Ein fester Kunde und Partner der Hohenheimer Institute ist schon seit vielen Jahren der Burladinger Textilproduzent Trigema. „Der Trend geht klar zur Nachhaltigkeit“, sagt Simone Nuccio, Produktionsleiter des Arbeitgebers mit rund 1200 Beschäftigten und einem Umsatz von jährlich rund 127  Millionen Euro. Trigema setze auf Qualität im Garn, bei der Vorbehandlung von Stoffen und dem Färben. Produkte aus Bio-Baumwolle seien zunehmend gefragt, da es mehr Menschen mit Allergien gebe und das Umweltbewusstsein steige. Natürlich liege der Preis für Bio-Baumwolle höher, da der Anbau teurer sei. Einen Schritt weiter geht Trigema mit der Cradle-to-Cradle-Kollektion: Sie besteht aus kompostierbarer Kleidung. Trigema will damit die Kreislaufwirtschaft unterstützten – ein Kernthema der Cradle-to-Cradle-Bewegung, die sich auf das Notwendigste an Ressourcenverbrauch beschränken will. Das neue Prüfverfahren DIN Spec 4872 zum Mikrofaseraustrag begrüßt der Trigema-Produktionsleiter Simone Nuccio: „Wir gehen davon aus, dass die Kunden künftig verstärkt darauf achten werden.“

Bislang nur eine Nische im Gesamtgeschäft

Ob sich der Trend zu nachhaltigen Textilien bei der Masse der Kunden durchsetzen wird, erscheint in der aktuellen politischen und wirtschaftlichen Lage allerdings fraglich. Nur eine Nische im Gesamtgeschäft stellt die Öko-Kleidung in einem Modehaus im Kreis Ludwigsburg dar. „Wir beobachten, dass die Kunden seit Beginn des Krieges in der Ukraine und der Energiekrise sehr kostenbewusst einkaufen“, sagt der Verkaufsleiter. Die Nachfrage nach Textilien, die ökologisch nachhaltiger seien, habe deshalb tendenziell abgenommen.

Aus Sicht des Umweltbundesamtes lohnt es sich, beim Kauf von Kleidung genauer hinzuschauen. Das Amt empfiehlt Textilien aus Naturfasern wie etwa Wolle oder Baumwolle. So könne Mikroplastik vermieden werden. Die meisten Partikel fallen laut Umweltbundesamt in den ersten Wäschen an. Die Fasern gelangten ins Abwasser und von dort in die Kläranlagen. Die dort aufgefangene Menge beziffert das Amt auf 95 Prozent. Es gebe auch den Abrieb von Kleidungsteilen in der Luft. Fasern und Partikel würden auch bei Wäschetrocknern erzeugt. „Doch auch hier geht man davon aus, dass diese Partikel nicht klein genug sind, um tief in die Lunge inhalierbar zu sein.“ Lüften sei aber immer gut.

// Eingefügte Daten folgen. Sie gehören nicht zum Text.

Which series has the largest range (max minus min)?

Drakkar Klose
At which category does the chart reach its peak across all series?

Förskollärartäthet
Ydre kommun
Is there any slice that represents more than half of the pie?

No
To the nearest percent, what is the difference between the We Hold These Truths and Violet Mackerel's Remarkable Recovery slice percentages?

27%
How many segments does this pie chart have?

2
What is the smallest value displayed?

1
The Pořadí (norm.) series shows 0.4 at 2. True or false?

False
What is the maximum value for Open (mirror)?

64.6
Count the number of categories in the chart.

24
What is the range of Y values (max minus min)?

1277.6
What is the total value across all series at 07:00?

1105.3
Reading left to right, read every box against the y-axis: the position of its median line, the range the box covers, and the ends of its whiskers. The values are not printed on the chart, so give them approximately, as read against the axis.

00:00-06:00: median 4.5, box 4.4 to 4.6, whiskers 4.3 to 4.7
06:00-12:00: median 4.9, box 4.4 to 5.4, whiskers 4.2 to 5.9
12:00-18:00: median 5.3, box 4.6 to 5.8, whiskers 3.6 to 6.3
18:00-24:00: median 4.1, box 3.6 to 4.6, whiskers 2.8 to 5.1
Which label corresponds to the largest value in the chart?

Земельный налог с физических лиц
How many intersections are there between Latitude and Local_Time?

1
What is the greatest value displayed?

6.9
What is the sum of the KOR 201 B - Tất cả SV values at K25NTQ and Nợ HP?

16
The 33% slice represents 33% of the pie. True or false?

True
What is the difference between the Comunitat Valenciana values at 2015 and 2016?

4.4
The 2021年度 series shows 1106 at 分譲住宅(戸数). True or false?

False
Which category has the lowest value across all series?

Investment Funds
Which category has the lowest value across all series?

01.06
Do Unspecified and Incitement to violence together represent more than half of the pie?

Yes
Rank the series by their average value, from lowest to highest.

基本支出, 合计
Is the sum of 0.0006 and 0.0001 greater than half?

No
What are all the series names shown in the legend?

Was passiert mit Mikroplastik in der Kleidung?

Mikroplastik
 Nach bisherigen Erkenntnissen entfällt der größte Anteil von Mikroplastik, das in die Umwelt gelangt, auf den Reifenabrieb, teilt das Umweltministerium des Landes mit. „Textilfasern und anderes über häusliches Abwasser eingetragenes Mikroplastik halten Kläranlagen weitgehend im Klärschlamm zurück.“

Fasern
 Bei Textilien aus synthetischen Fasern können beim Tragen, Waschen und Trocknen Mikroplastikpartikel in die Umwelt eingetragen werden. „Die jährlichen Mikroplastikemissionen durch Waschen und Trocknen lassen sich für Deutschland auf rund 2270 Tonnen oder circa 27 Gramm pro Kopf und Jahr abschätzen.“

Filter Um den Eintrag von Mikroplastik zu reduzieren, haben erste Hersteller Filter für Waschmaschinen entwickelt. Sie sollen die Partikel aus dem Wasser herausfiltern. In Frankreich ist der Einbau eines solchen Filters ab 2025 verpflichtend vorgeschrieben. Frankreich setzt sich für eine Ausweitung in der EU ein.